[Problem] The data below is to be written out exactly, with no pictures.

[Dataset]
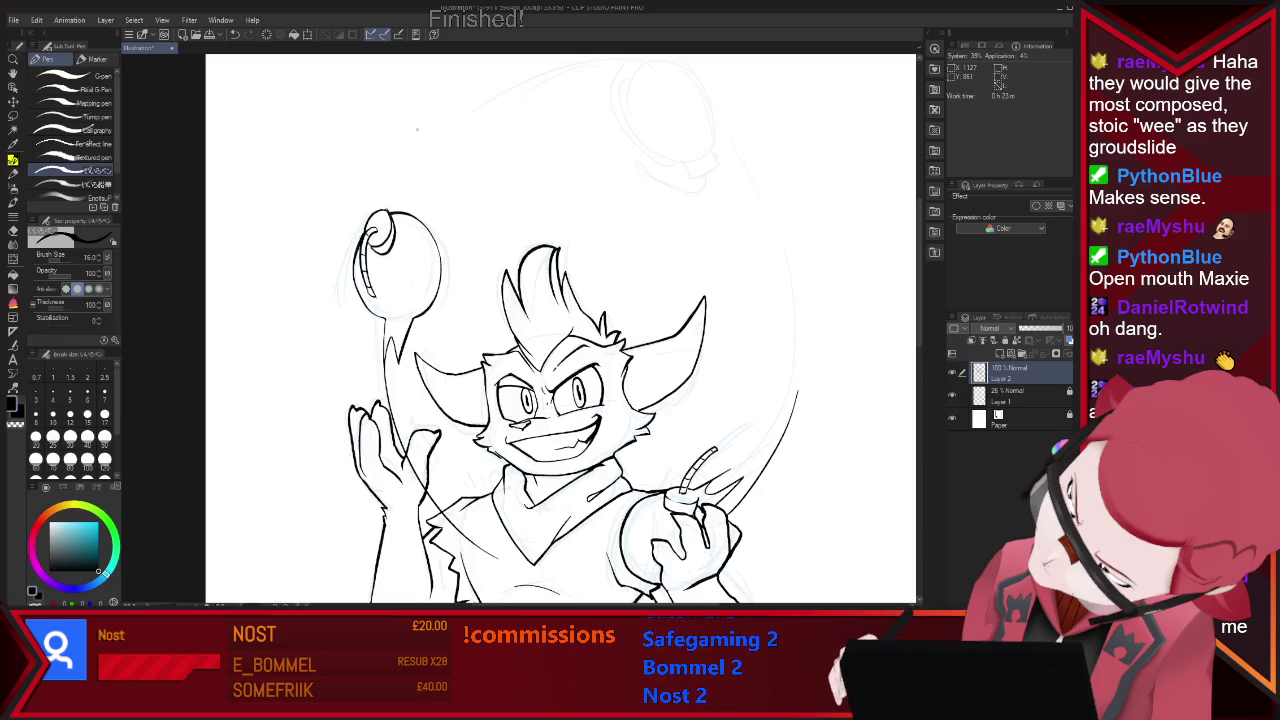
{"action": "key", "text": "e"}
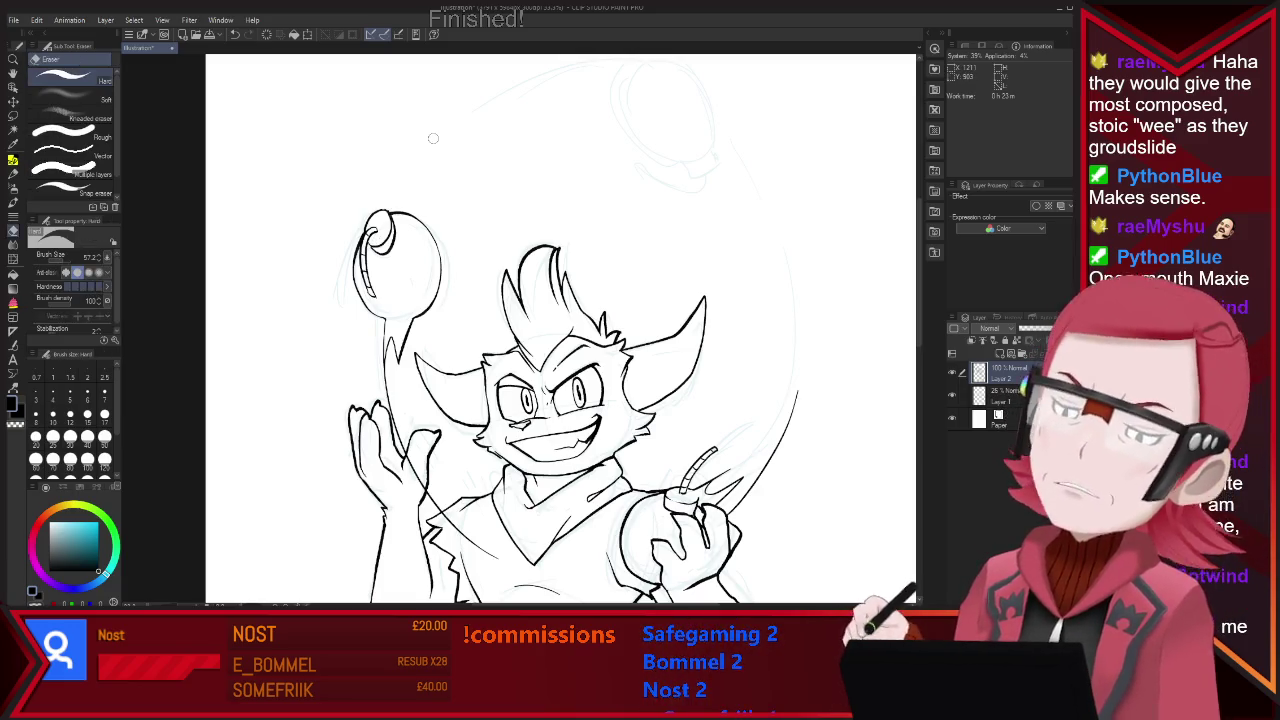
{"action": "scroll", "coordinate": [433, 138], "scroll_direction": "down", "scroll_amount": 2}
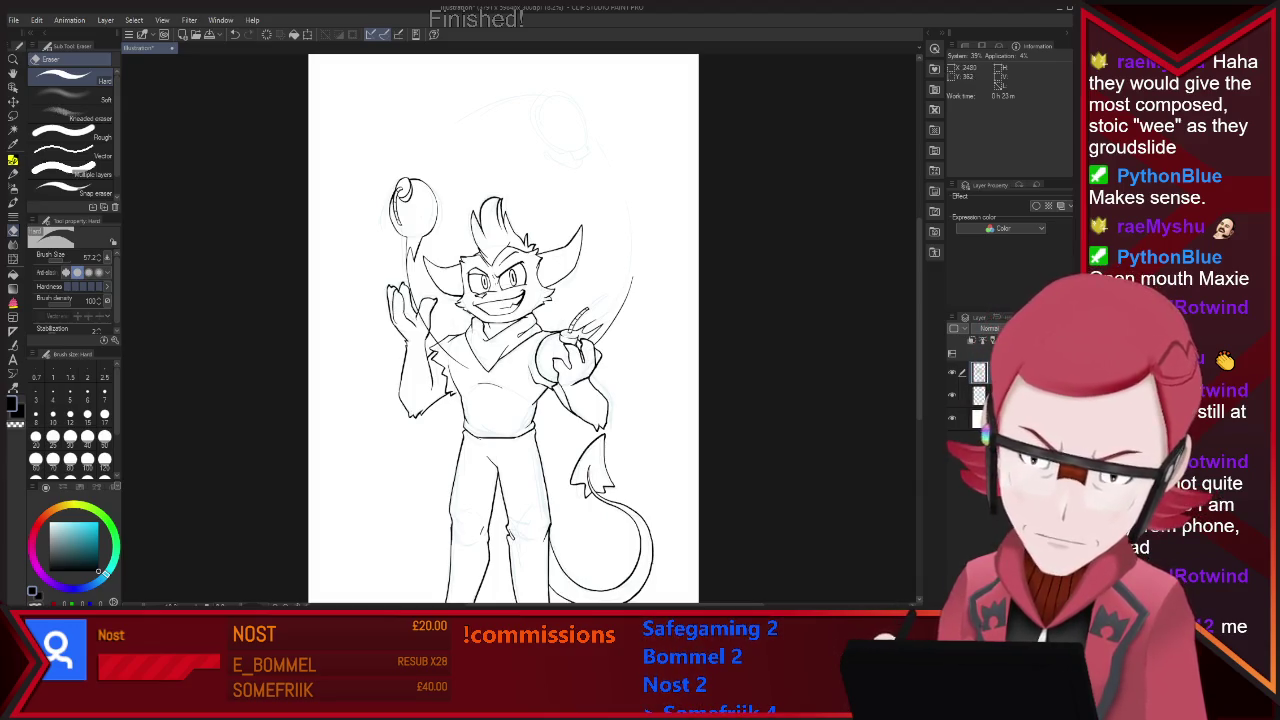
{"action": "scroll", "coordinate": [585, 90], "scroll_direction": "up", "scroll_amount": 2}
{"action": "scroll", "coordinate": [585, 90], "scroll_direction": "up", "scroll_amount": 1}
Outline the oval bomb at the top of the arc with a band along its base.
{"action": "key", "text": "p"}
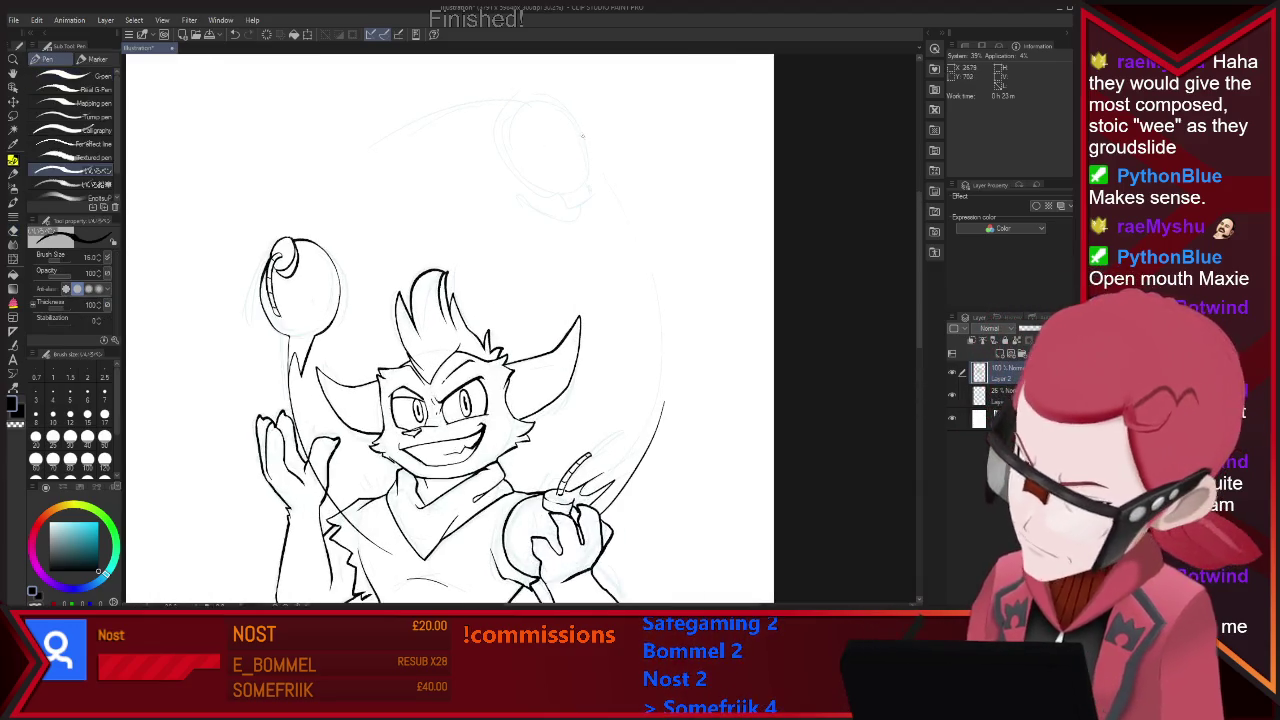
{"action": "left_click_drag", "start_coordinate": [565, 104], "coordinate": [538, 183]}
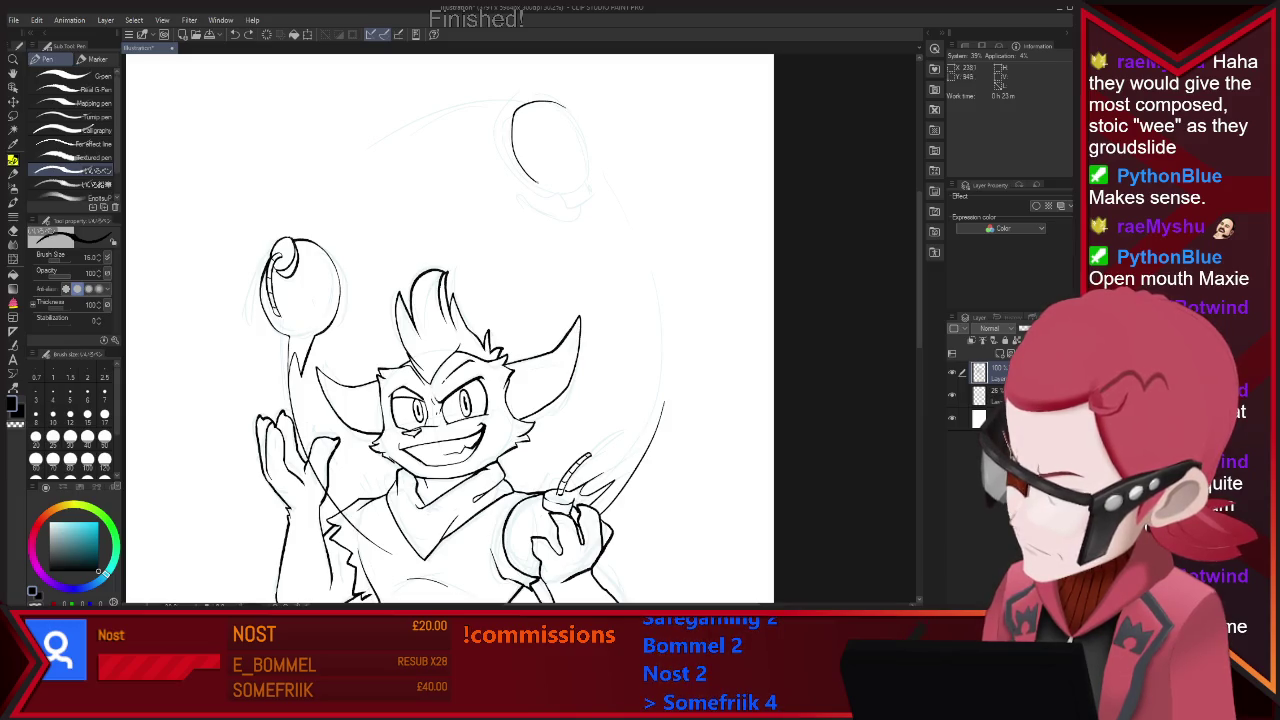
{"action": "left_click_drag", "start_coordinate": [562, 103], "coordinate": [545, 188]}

[Answer for the task]
{"action": "key", "text": "e"}
{"action": "scroll", "coordinate": [433, 138], "scroll_direction": "down", "scroll_amount": 2}
{"action": "scroll", "coordinate": [585, 90], "scroll_direction": "up", "scroll_amount": 2}
{"action": "scroll", "coordinate": [585, 90], "scroll_direction": "up", "scroll_amount": 1}
Outline the oval bomb at the top of the arc with a band along its base.
{"action": "key", "text": "p"}
{"action": "left_click_drag", "start_coordinate": [565, 104], "coordinate": [538, 183]}
{"action": "left_click_drag", "start_coordinate": [562, 103], "coordinate": [545, 188]}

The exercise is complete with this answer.